The incident was perceived as “a show of force” by the government and sparked public outcry throughout the rest of Turkey, eventually causing the peace initiative at that time to come to a halt.
The government’s recently launched talks with jailed PKK
leader Abdullah Öcalan, to convince PKK
militants to lay down their arms and withdraw from Turkey, are well-intentioned and sincere endeavors to put an end to the terror which is Turkey’s biggest problem, Gül said.
“A substantial majority of our people support these endeavors. We hope these endeavors will come to a conclusion that will not weaken the national unity and integrity as well as its unitary structure. We hope a resolution will be reached,” Gül said.‘Democratic Constitution’ needed
When asked to comment on the work of Parliament’s charter panel, Gül said the panel had made considerable progress up till now. “I hope there can be a consensus. What is important here is that Turkey should have a constitution that includes all the characteristics of developed democracies,” Gül said.

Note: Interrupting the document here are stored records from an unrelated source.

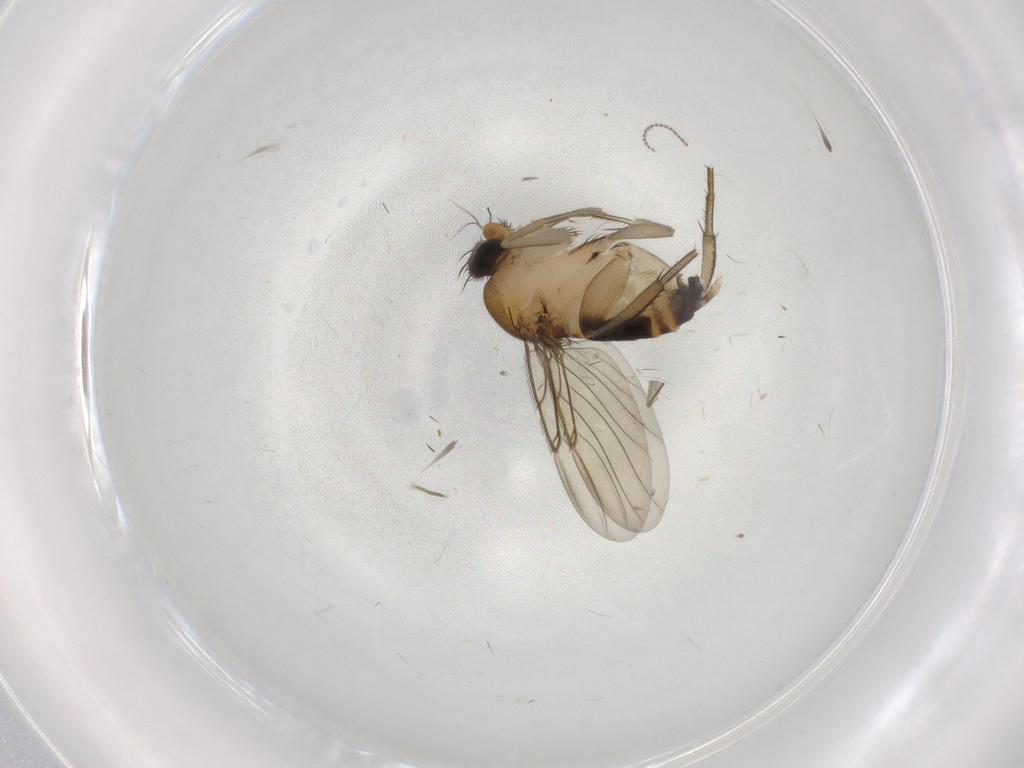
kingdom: Animalia
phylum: Arthropoda
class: Insecta
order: Diptera
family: Phoridae
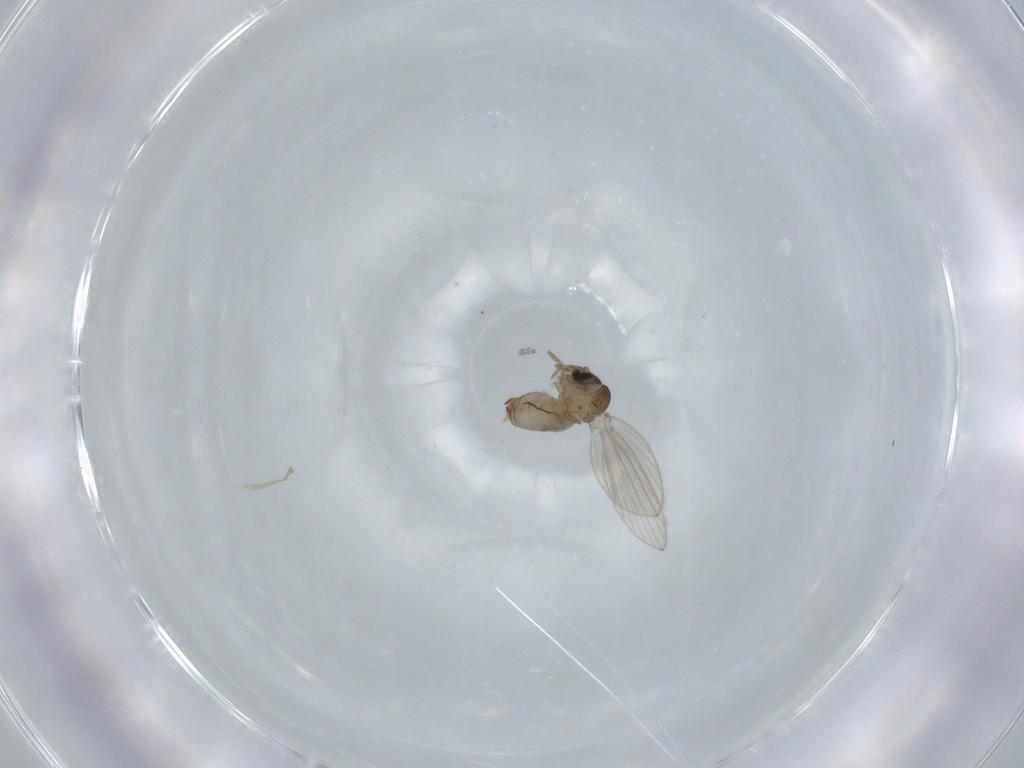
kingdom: Animalia
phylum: Arthropoda
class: Insecta
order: Diptera
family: Psychodidae
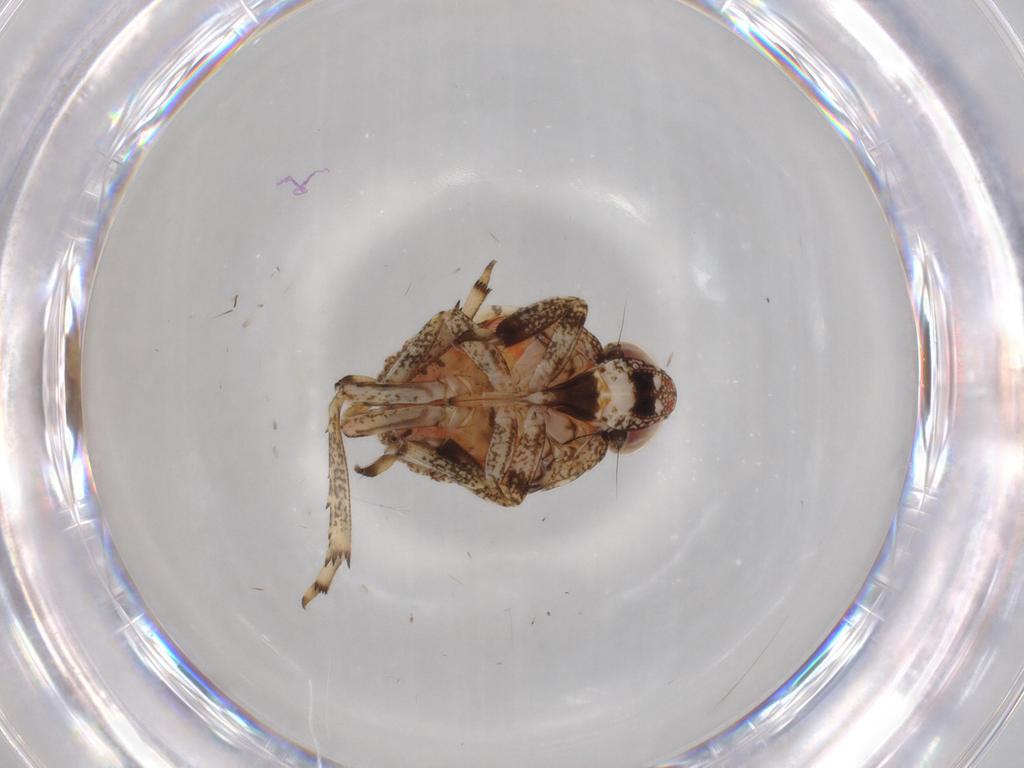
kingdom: Animalia
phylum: Arthropoda
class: Insecta
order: Hemiptera
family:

The president also commented on criticism from the opposition that the fourth judicial package, which was recently submitted to Parliament, does not contain any amendment to resolve chronic problems plaguing the judiciary such as lengthy detention periods.
Deputy Prime Minister Bekir Bozdağ, for his part, said that the issues of general amnesty and house-arrest for Öcalan are being upheld by those who want the resolution process to fail.
“There’s nothing related to an amnesty on our government’s agenda,” Bozdağ said.